>> START Given records
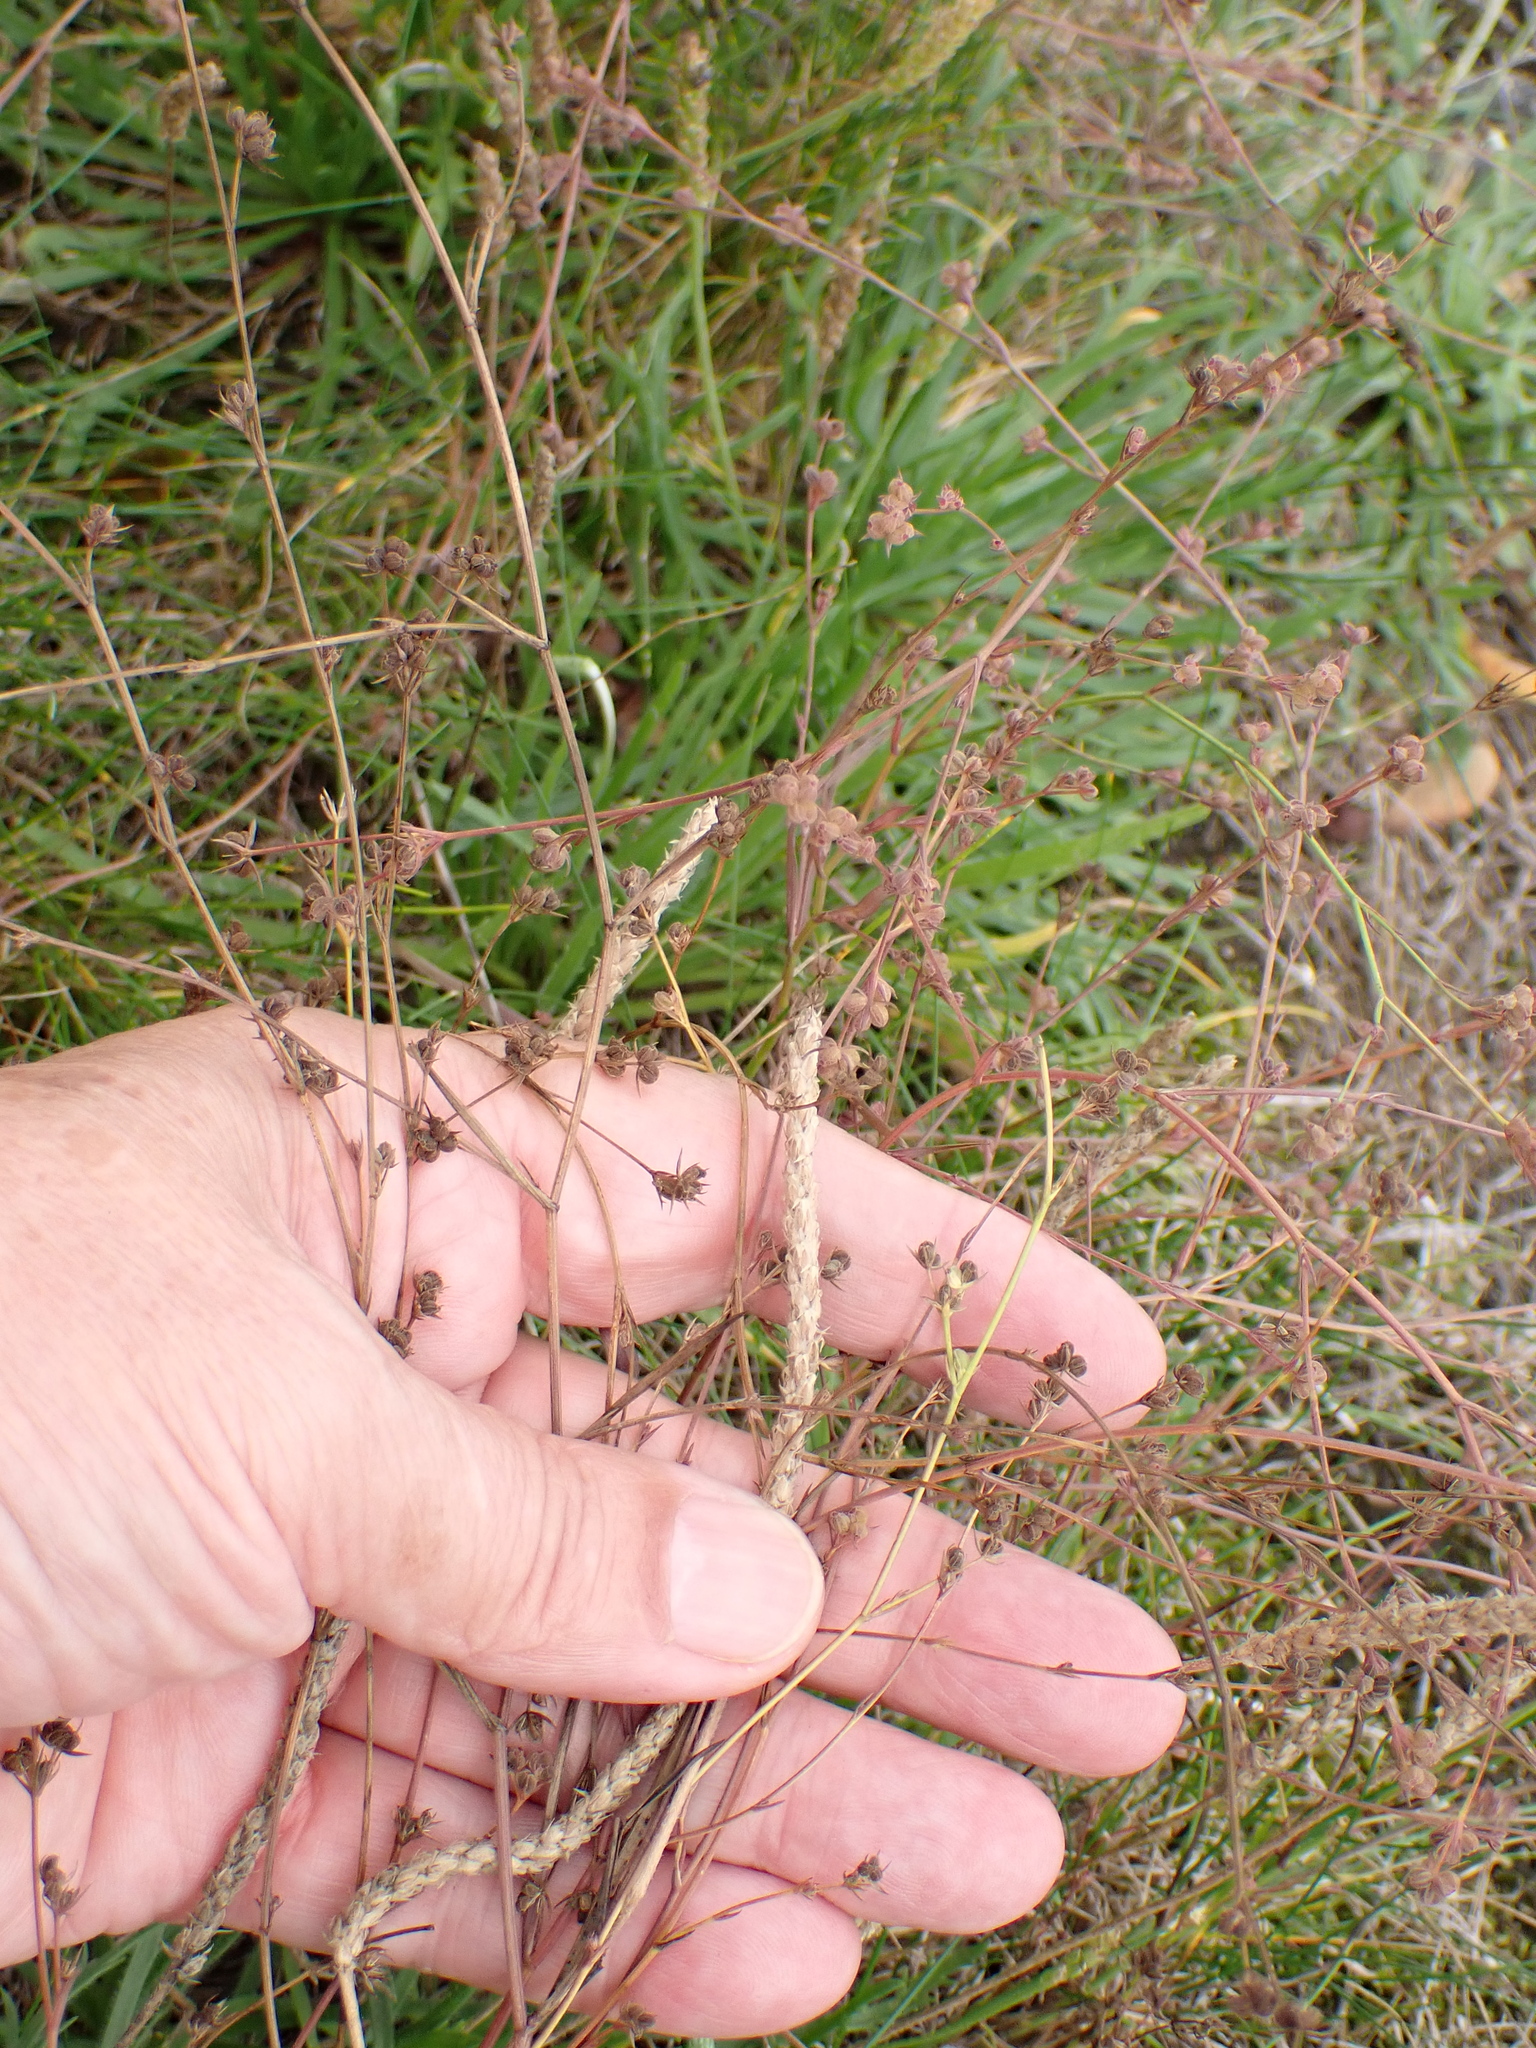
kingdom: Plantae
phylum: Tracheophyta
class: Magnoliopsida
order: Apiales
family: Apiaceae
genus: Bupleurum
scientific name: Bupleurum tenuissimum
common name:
>> END Given records
* _Short problem_
Reproduce every line of the records above word for word, leaving out the pictures.

* _The result_
kingdom: Plantae
phylum: Tracheophyta
class: Magnoliopsida
order: Apiales
family: Apiaceae
genus: Bupleurum
scientific name: Bupleurum tenuissimum
common name:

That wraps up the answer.